◆ **EXERCISE A**
According to the write-up on Big Thief's CAPACITY, at which studio was the album recorded?
◆ **EXERCISE B**
Pick up the write-up on Big Thief's CAPACITY after its last sentence and keep it going.

◆ **EXCERPTED PASSAGE**
Big Thief – CAPACITY is the Brooklyn four-piece’s sophomore album, released in 2017 on 4AD, and it arrived less than a year after their debut to confirm that Adrianne Lenker, Buck Meek, Max Oleartchik, and James Krivchenia were operating on a level that very few guitar bands had reached that decade. This is catalog number 4AD 754, pressed as a standard LP, and it earns its place in a serious collection on the strength of the music alone.
What Big Thief – CAPACITY Is and Why It Matters
Recorded during a snowy winter at Outlier Studio in upstate New York with producer Andrew Sarlo, CAPACITY has a particular texture to it: close, immediate, slightly worn at the edges in the best possible way. Most of the songs were played for the first time in the studio and recorded the same day, and you can hear that in the performances. Nothing is overworked. Lenker has described the record as examining pain from the outside, a shift from the reactive rawness of the debut toward something more considered, though no less direct. The songs introduce a gallery of complicated, specific women, moving through vulnerability and recovery with a kind of clear-eyed honesty that resists easy sentiment. It is not a quiet record, not a loud one. It sits somewhere in between, and it holds that space with real conviction.

(Items taken from a dataset)
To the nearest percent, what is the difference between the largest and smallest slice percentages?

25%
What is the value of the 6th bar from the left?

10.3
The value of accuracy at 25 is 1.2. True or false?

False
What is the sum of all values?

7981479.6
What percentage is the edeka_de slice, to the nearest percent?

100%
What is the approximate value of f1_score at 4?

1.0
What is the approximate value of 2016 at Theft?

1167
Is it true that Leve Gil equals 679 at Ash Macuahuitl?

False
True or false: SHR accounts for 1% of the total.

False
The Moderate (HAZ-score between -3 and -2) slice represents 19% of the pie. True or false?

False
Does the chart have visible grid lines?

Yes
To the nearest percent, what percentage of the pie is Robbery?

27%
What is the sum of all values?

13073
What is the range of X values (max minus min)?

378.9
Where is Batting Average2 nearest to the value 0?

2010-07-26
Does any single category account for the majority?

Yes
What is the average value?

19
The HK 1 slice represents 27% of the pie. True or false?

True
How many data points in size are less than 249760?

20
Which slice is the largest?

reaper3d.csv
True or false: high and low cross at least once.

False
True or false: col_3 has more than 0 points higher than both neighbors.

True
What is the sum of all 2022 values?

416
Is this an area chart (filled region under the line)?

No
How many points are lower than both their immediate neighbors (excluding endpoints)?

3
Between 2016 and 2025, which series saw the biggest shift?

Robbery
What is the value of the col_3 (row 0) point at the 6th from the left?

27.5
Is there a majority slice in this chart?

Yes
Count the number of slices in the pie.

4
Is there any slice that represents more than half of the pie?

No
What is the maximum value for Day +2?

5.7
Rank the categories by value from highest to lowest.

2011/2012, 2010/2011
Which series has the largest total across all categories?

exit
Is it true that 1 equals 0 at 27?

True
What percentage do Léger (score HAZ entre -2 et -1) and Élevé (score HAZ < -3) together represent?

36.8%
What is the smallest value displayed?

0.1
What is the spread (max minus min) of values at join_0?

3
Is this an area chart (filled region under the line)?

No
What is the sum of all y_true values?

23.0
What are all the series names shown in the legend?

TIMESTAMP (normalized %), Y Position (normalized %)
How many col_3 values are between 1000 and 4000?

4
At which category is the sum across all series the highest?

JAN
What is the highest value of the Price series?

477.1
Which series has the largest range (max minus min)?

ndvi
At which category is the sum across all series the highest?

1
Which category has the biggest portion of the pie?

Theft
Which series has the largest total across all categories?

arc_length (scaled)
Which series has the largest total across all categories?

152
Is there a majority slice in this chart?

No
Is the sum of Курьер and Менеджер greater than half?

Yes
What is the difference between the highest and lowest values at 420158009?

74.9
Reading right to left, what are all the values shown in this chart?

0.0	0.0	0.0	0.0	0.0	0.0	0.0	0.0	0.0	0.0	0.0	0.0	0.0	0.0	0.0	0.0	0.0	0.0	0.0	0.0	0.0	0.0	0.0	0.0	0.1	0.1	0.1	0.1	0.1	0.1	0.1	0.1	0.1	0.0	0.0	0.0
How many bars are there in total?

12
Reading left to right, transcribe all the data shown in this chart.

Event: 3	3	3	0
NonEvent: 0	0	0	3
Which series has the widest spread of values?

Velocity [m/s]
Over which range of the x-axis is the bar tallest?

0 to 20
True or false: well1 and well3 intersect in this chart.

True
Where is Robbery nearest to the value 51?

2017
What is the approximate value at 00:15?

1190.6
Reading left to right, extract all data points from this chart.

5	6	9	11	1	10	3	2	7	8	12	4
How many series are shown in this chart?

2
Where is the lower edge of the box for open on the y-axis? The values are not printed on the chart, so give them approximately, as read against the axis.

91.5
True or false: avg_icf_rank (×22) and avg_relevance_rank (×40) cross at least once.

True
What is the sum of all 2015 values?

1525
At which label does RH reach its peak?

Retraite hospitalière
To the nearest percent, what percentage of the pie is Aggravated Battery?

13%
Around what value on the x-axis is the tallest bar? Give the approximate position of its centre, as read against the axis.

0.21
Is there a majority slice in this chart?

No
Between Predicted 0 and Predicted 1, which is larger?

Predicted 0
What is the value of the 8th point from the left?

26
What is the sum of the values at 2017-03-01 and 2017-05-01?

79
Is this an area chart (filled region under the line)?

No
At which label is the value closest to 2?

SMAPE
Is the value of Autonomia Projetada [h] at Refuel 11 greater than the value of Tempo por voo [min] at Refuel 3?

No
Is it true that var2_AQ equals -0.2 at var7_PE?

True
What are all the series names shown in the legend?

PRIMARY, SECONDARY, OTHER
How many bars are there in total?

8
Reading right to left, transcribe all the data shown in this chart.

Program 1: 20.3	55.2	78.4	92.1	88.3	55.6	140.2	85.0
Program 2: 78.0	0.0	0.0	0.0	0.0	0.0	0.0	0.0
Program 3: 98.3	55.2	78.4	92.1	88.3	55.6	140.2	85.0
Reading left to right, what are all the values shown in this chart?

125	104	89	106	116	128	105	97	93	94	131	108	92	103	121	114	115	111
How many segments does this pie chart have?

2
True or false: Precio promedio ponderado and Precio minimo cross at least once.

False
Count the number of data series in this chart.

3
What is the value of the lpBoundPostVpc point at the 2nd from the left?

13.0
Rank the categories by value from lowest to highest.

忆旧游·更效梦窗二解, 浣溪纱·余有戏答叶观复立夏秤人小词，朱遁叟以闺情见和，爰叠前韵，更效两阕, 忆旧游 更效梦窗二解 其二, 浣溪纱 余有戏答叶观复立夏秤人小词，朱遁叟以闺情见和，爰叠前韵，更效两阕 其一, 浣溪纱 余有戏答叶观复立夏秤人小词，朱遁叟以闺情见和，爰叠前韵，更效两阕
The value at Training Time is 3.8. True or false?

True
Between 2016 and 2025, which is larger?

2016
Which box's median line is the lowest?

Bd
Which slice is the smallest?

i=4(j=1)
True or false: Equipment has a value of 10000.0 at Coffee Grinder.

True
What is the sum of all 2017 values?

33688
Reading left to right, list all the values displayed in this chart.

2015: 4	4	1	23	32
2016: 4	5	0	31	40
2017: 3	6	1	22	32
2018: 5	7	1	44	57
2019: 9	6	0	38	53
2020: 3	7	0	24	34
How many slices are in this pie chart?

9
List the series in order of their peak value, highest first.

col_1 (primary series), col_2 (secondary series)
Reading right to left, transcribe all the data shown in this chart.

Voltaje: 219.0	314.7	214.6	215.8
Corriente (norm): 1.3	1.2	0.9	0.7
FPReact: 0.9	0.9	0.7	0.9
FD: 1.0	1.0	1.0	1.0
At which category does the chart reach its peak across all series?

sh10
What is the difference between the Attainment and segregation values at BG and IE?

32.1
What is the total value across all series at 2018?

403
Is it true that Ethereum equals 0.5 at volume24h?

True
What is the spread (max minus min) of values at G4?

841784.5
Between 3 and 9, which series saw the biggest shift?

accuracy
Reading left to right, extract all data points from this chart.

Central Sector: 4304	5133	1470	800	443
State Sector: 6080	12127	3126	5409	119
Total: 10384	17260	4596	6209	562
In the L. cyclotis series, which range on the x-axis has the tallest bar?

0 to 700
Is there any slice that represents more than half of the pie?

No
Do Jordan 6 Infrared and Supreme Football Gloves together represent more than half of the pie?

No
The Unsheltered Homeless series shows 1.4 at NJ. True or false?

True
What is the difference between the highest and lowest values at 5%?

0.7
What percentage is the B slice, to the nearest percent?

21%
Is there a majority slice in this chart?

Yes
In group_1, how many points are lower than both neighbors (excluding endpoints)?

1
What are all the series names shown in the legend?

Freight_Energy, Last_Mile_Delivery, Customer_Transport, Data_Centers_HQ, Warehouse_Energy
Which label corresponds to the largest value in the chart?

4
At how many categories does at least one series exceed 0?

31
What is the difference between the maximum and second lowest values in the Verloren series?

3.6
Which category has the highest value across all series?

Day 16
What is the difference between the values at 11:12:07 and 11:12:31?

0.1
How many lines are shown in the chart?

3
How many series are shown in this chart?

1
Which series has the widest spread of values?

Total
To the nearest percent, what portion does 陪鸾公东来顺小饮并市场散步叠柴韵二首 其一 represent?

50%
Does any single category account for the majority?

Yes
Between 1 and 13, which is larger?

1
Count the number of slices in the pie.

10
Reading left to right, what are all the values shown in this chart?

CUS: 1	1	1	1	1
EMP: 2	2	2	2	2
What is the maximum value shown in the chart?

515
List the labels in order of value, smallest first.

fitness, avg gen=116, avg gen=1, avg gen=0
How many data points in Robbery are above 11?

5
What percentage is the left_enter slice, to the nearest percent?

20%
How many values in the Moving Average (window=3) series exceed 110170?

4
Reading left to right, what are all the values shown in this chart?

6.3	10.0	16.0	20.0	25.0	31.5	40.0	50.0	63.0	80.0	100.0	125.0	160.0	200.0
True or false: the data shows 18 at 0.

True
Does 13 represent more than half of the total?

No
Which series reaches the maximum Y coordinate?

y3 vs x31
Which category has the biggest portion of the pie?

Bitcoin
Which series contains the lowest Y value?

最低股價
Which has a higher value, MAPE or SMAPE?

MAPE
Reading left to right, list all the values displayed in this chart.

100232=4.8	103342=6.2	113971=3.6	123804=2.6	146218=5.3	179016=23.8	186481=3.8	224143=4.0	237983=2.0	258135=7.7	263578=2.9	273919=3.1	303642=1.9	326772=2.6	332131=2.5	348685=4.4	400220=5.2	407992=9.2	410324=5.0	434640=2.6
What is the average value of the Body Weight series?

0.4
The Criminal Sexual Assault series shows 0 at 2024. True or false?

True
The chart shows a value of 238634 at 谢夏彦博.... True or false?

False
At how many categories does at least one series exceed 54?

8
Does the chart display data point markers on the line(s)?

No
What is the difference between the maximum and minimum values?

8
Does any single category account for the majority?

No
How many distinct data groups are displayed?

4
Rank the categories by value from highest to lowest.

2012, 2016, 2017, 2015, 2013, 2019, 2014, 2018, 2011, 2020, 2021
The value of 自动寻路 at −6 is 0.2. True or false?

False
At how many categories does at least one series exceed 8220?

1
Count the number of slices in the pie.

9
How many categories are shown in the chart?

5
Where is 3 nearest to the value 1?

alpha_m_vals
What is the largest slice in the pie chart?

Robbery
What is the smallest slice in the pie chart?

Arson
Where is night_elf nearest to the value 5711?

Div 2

◆ **WRITTEN ANSWER A**
Outlier Studio in upstate New York.

◆ **WRITTEN ANSWER B**
The Pressing: 4AD LP, Catalog 4AD 754
This is the 4AD LP pressing, catalog reference 4AD 754. 4AD has a long history of treating their releases with care, and the physical presentation of this record reflects that. The format suits the music well. CAPACITY rewards the kind of focused listening that vinyl demands, the side breaks falling naturally within the arc of the album. If you already have the debut on wax and you are building out the Big Thief discography in physical form, this is the obvious and correct next step.
Who Should Own This Record
If you follow Adrianne Lenker’s solo work, or if you came to Big Thief through their later output and want to trace how the band developed, CAPACITY is where a lot of the core identity locked in. The production is spare without being skeletal, and Lenker’s writing here is specific in a way that broader, more polished records rarely are. She is not reaching for universality. She is telling you something particular, and the particularity is exactly what makes it land. This is a record for collectors who care about songwriting craft and who want the album in a format that matches the directness of the music itself.